TMYCIN Expert System Tool

Gordon S. Novak Jr.
Department of Computer Sciences
University of Texas at Austin
Austin, TX 78712

Introduction

TMYCIN (``Tiny EMYCIN'') is a simple expert system tool patterned after the EMYCIN tool developed at Stanford [1, 2]. TMYCIN does not attempt to provide all of the features of EMYCIN; it is intended to provide some of the most commonly used features in a package that is small and simple. The internal implementation of TMYCIN has been written from scratch and is therefore different from that of EMYCIN.

Data

Data about a particular case is stored in a record structure called a context; the current context is referenced in rules by the global variable cntxt. TMYCIN allows only a single level of context.

Context Description

The data in a context are described in a context description or class, which is defined to the system by a call to defcontext:
   (defcontext context-name
               parameters
               initial-data
               goals )
where context-name is the name of the context (usually the name of the kind of object being identified or diagnosed, e.g., rock or patient), parameters is a list of parameter descriptions, initial-data is a list of the parameters whose values are to be asked for at the start of every consultation, and goals is a list of parameters whose values are sought as the result of the consultation.
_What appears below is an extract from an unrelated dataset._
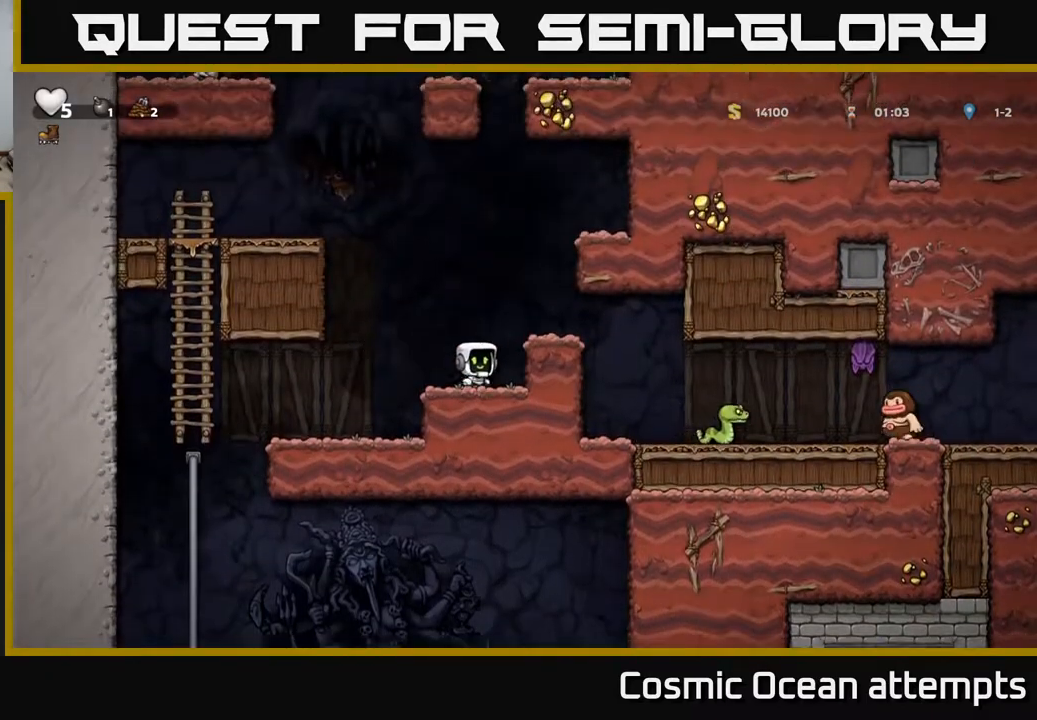
{"buttons": ["DPAD_RIGHT"], "right_stick": "center", "events": [[33, "DPAD_RIGHT", "down"], [167, "A", "up"], [400, "X", "down"], [500, "X", "up"]]}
An example of a call to defcontext is shown below.
(defcontext 'rock                           ; Context Name
            '((color (brown black white))   ; Parameters
              (hardness posnumb)
              (environment (igneous metamorphic sedimentary)
                 ("What is the type of geologic environment"
                  "in which the specimen was found?"))
              (identity atom)
              (pretty nil))                  ; Yes/No parm
            '(color)                         ; Initial data
            '(identity))                     ; Goals
Each parameter description is a list of three items:
   (parameter-name type prompt)
  1. The parameter-name is always a single symbol, e.g. color.
  2. The type of the parameter may be:
    1. A type as used in EMYCIN, e.g. posnumb (positive number). This is not checked, but is shown to the user when prompting for user input.
    2. A list of possible values, e.g. (brown black white). This is not checked, but is shown to the user when prompting for user input.
    3. nil, which indicates a Yes/No parameter. This value is examined by the input routine, which will convert an input of no to (yes -1.0) if the type is nil. A type of nil will also affect the way in which the parameter is described when prompting for input.
  3. The prompt (optional) may be either a string or a list of strings. The prompt string(s) are shown to the user when prompting for input, or in response to a ``?'' input; the purpose is to explain in more detail the input that is being asked for (including, for example, units of measurement).

Internal Data Storage

A context in TMYCIN is implemented as a Lisp symbol (a gensym symbol formed from the context name, e.g. rock37) with the data values stored on its property list. A pointer to the context description is stored under the property name isa.

Each parameter value is stored as a list of values and certainty factors, e.g.

   color ((red 0.4)(white 0.3)(blue 0.1))
where color is the parameter/property name and the values are stored as a list under that property. The values are sorted by certainty factor (CF), with the value having the highest CF first.

Rules

Rule Format

Rules are defined to the system using the function defrules, which takes one or more unquoted rules as input. Each rule has the format:
   (rulename premises
             conclusion)
Usually the premises is a conjunction of conditions grouped within a call to the function $and , and the conclusion is a call to the function conclude (the function do-all can be used for multiple conclusions or for actions in addition to calling conclude). An example of a rule definition is shown below.
   (defrules 
 
      (rule101 ($and (same cntxt color black)
                     (notsame cntxt pretty yes)
                     ($or (between* (val1 cntxt hardness) 3 5)
                          (same cntxt environment sedimentary)))
               (conclude cntxt identity coal tally 400))
   )

$AND and $OR

The condition part of a rule is usually formed from tests of parameter values, combined by the functions $and and $or. $and evaluates each of its clauses in order. If any clause returns nil or returns a CF (certainty factor) value less than the .2 threshold, $and immediately returns nil (without evaluating any other clauses); otherwise, $and returns the minimum CF that any clause returned. $or is ``true'' if any of its clauses is ``true''; $or returns the maximum CF returned by any of its clauses. $and and $or may be nested.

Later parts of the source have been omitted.